Well that is not entirely correct because my five year old, who was so excited to put on her costume for Purim and has talked about nothing else for weeks, woke up this morning in tears refusing to put on her unicorn costume. Today is the day where her school is celebrating Purim. Purim is a Jewish holiday where we celebrate the ‘backwardsness’ of the world. It is the day where the underdog wins and therefore we celebrate by mixing everything up.
Children come to school in costume, there is a special carnival, we walk around with noisemakers (as if a classroom with twenty children isn’t noisy on its own), the children eat ridiculous amounts of unhealthy food, the list goes on. To many, this is a really fun and exciting day but to a small--sometimes hidden minority, days like this are the worst days of the year.
Children thrive on routine. From a young age we know that the best nighttime sleep comes from a fixed schedule. Bath, brush teeth, book, song, lights out. For many first time parents this ritual is so sacred it carries an almost superstitious air. If one of those steps is missed, one piece isn’t just right, they are doomed to a night of crying and consoling. So fast-forward five years and zoom in on this same child. He is now expected to be excited about a day where everything is backwards? Everything he knows will now be changed, and he is supposed to enjoy this? How can we help children who crave this routine to succeed on a day like Purim?
Step 1: Preview. For children who crave routine, it is key to preview what the day will be like. What pieces of their routine will be switched, and what will remain the same? Will they still be under the watchful eye of their teachers or will they be having a substitute? Will they be with their classmates, or is it going to be a different grouping of children for the day?
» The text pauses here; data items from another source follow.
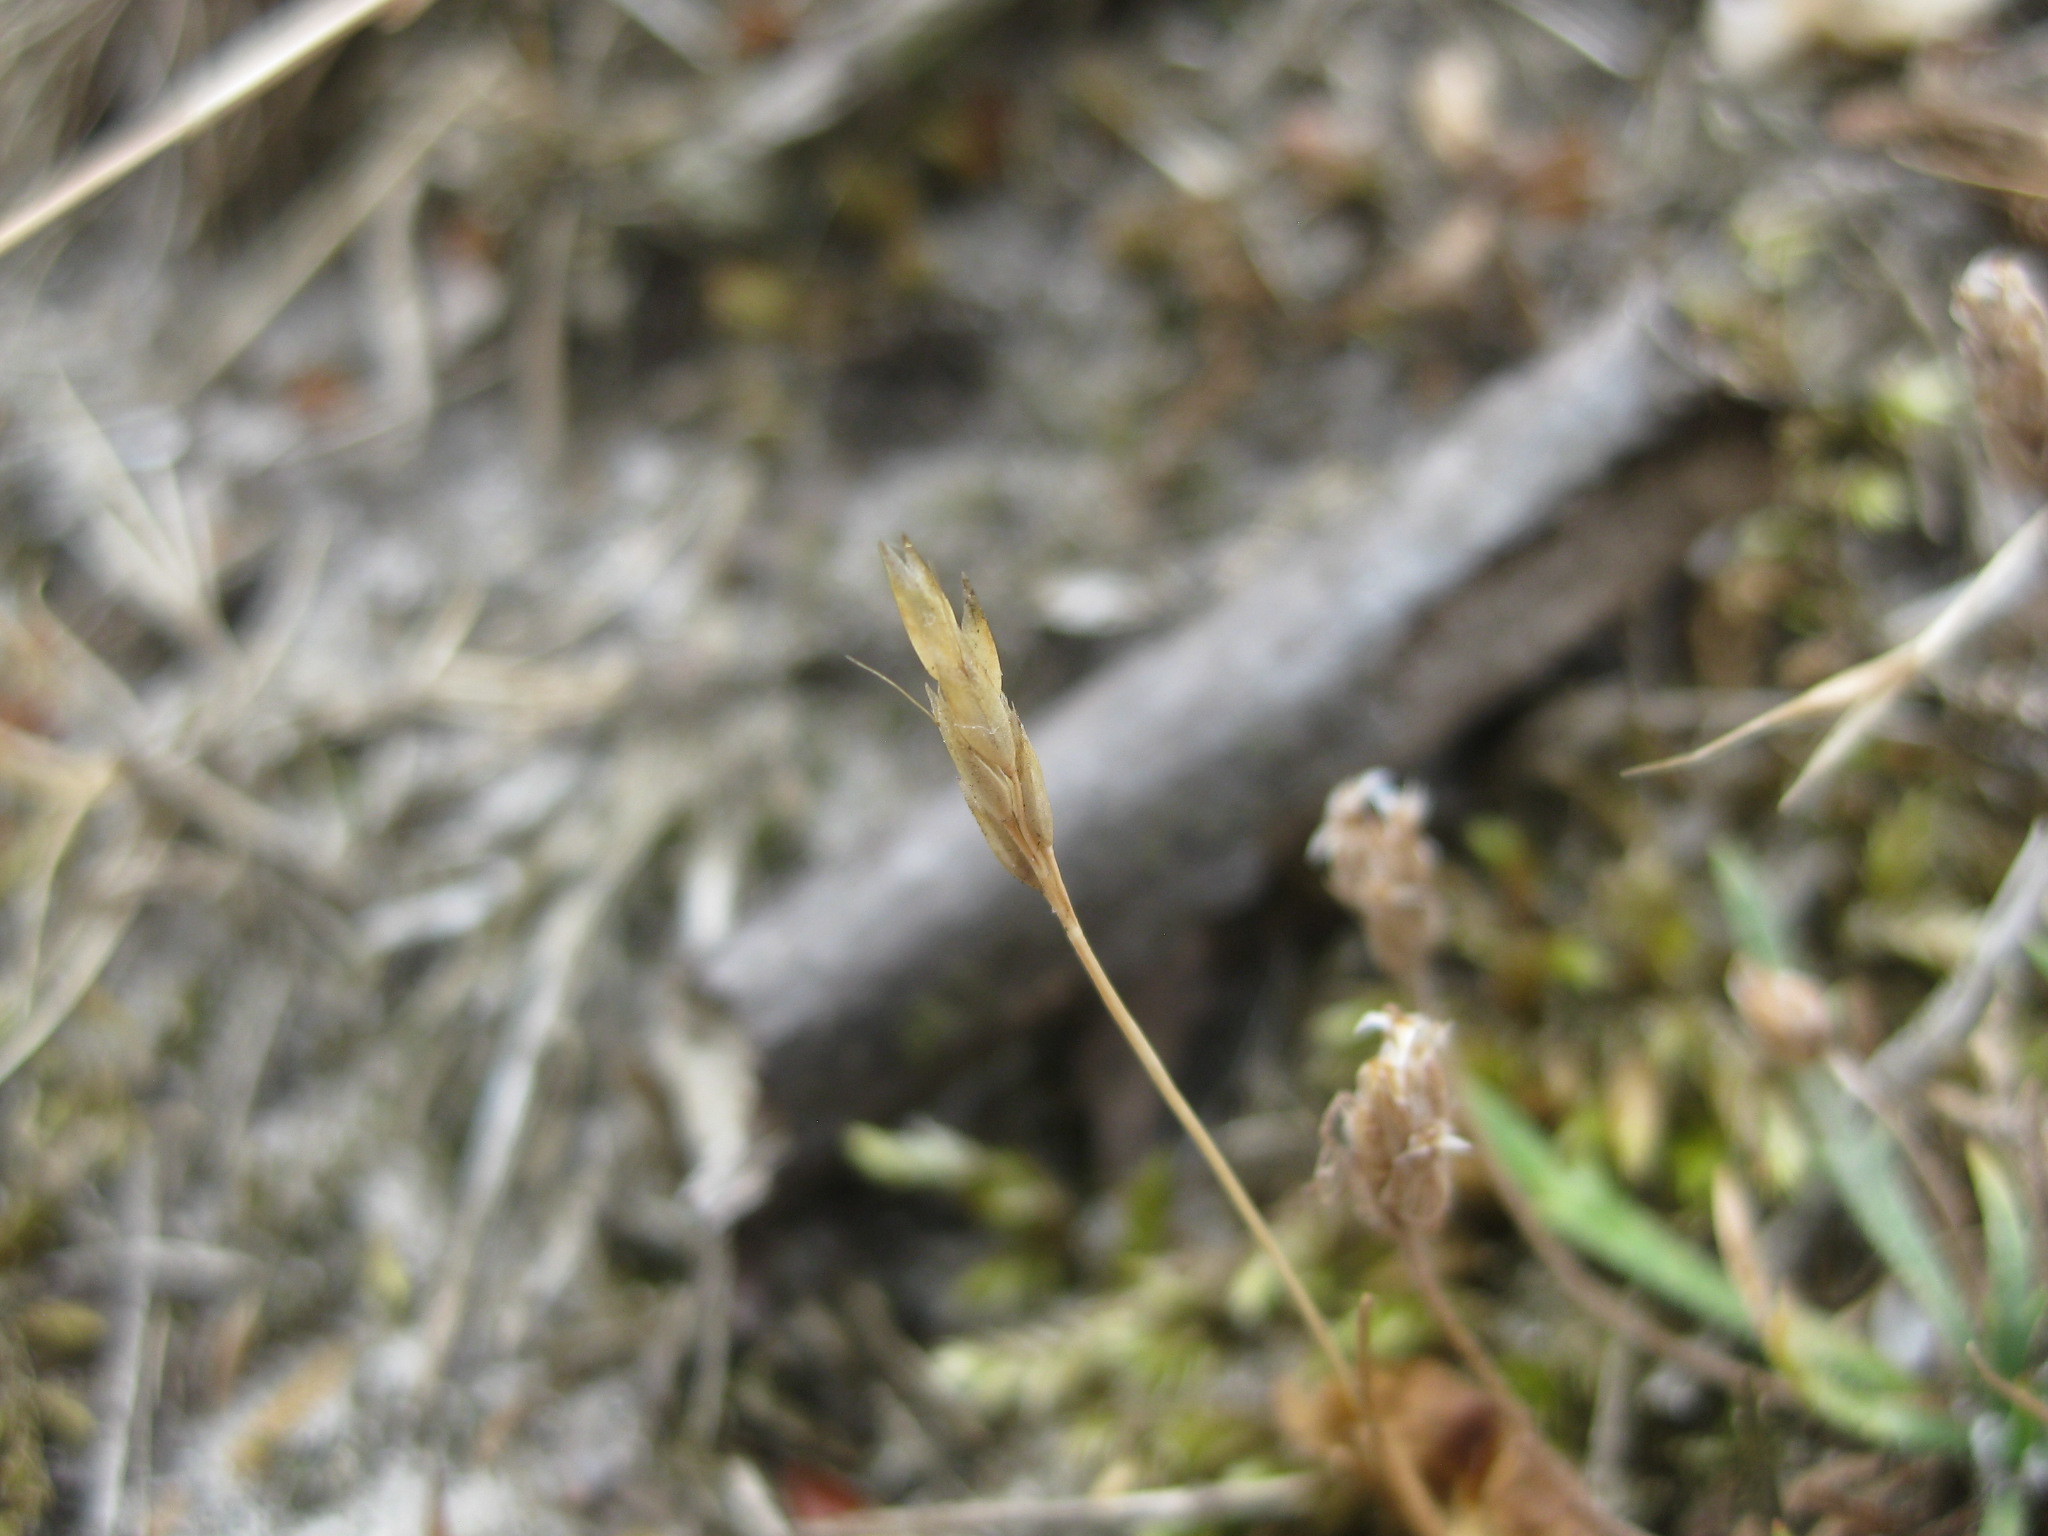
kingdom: Plantae
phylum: Tracheophyta
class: Liliopsida
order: Poales
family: Poaceae
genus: Aira
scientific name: Aira praecox
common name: Early hair-grass
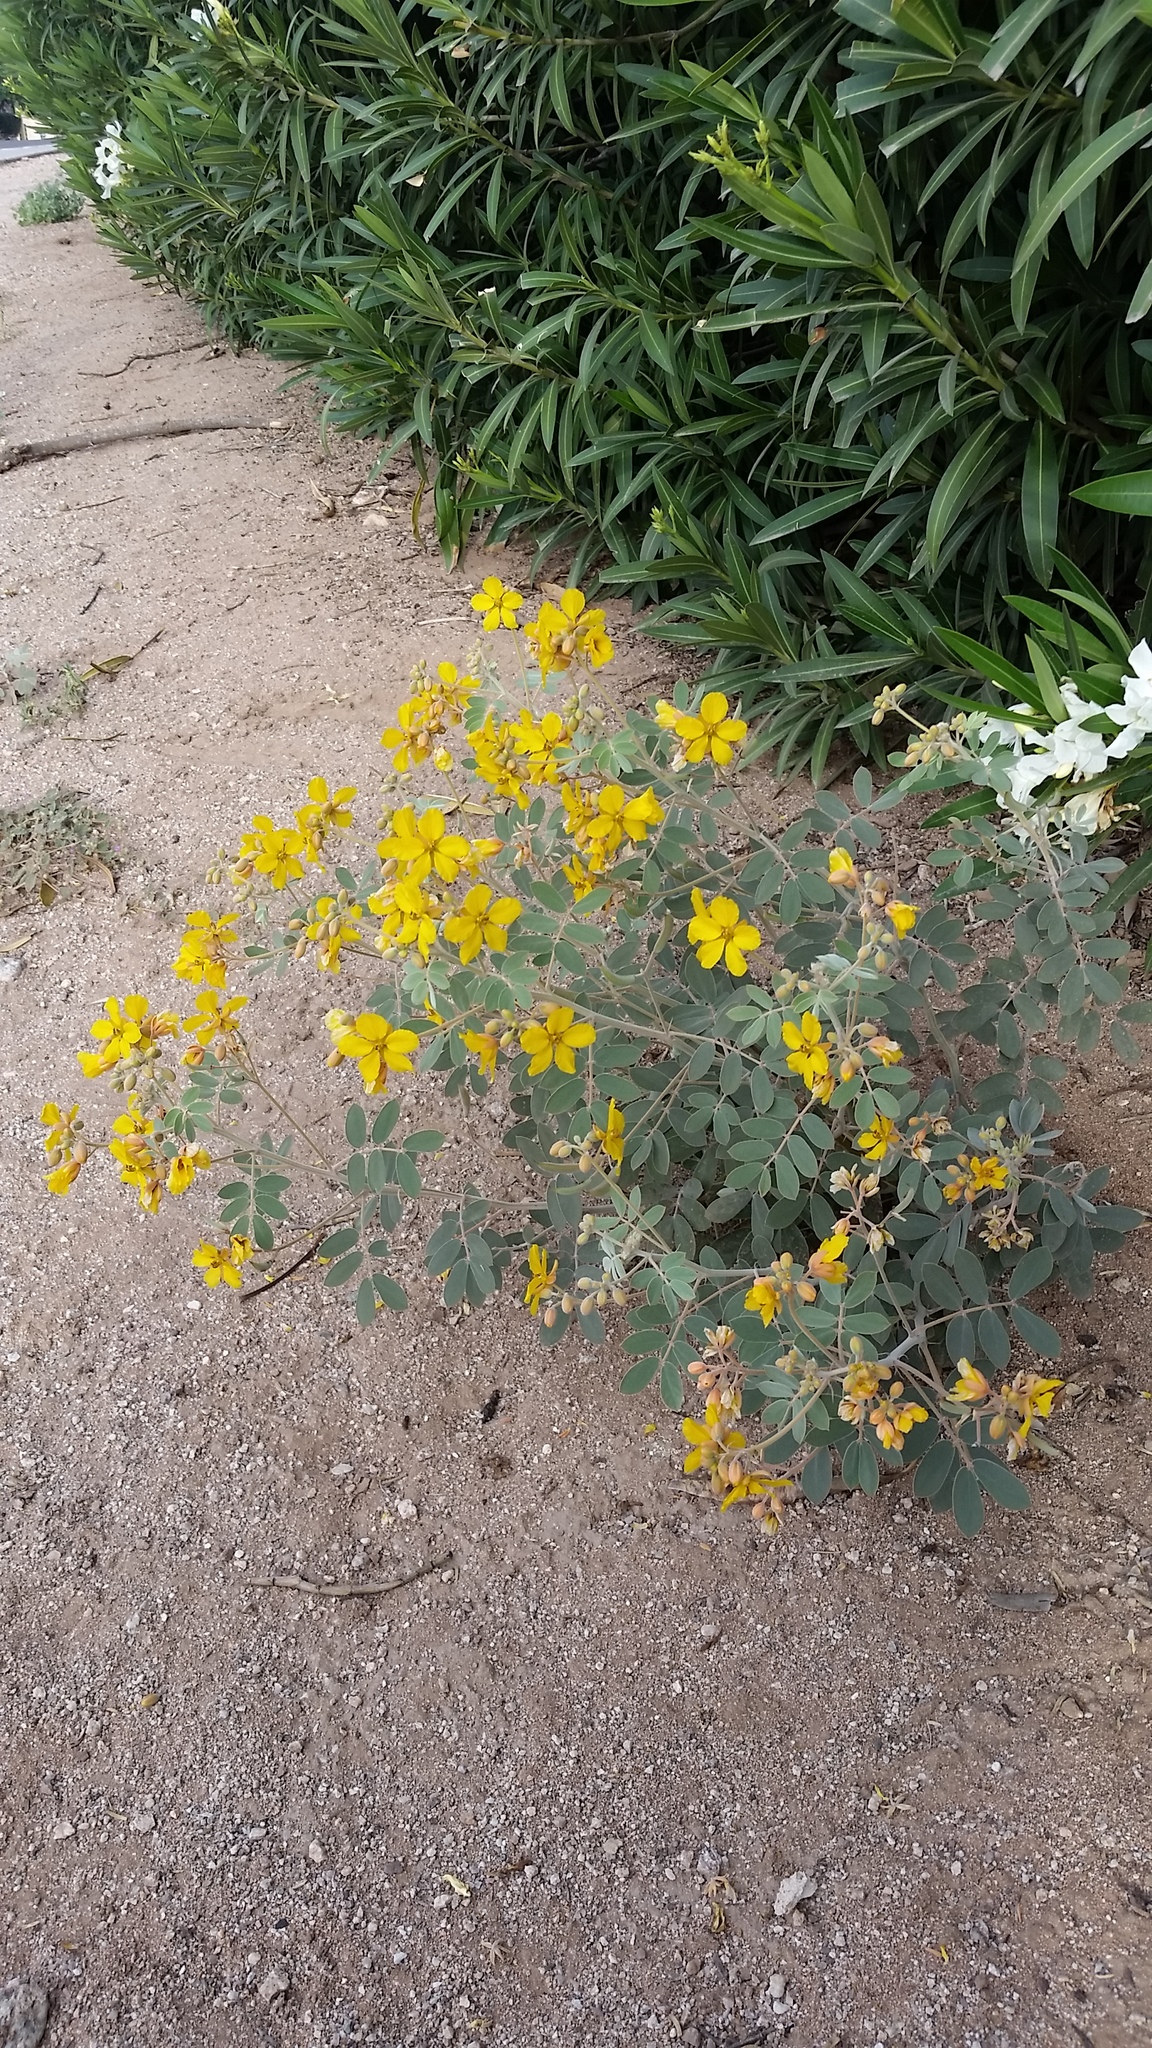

Step 2: Know your students. As we plan for changes in a school schedule, we must think about what will really enhance the students’ experience. Does it really add to the celebration if we switch classrooms or cubbies for the day? At what age is this fun, and when is it just confusing? How loud is it going to be, how many children are going to be in the same room? Have some noise canceling headphones on hand for kids to wear if they are so inclined. Put yourself in their shoes as you plan and be mindful of every child.
Step 3: Think of ‘opt out’ options. In the same vein as planning the classroom celebrations with your students in mind, think about alternative plans for the students who can’t participate fully. What would make this day special for children who need to be in a quiet, more controlled environment? Let the children know a ‘back up plan’ and a ‘check in spot’ that they can always go to when they need a break.
On a day like Purim it is easy for us to get caught up in the fun. As an adult, the break in routine is welcomed and refreshing, but as with everything else in school we need to think about the children in front of us and how these days will affect every last one of them.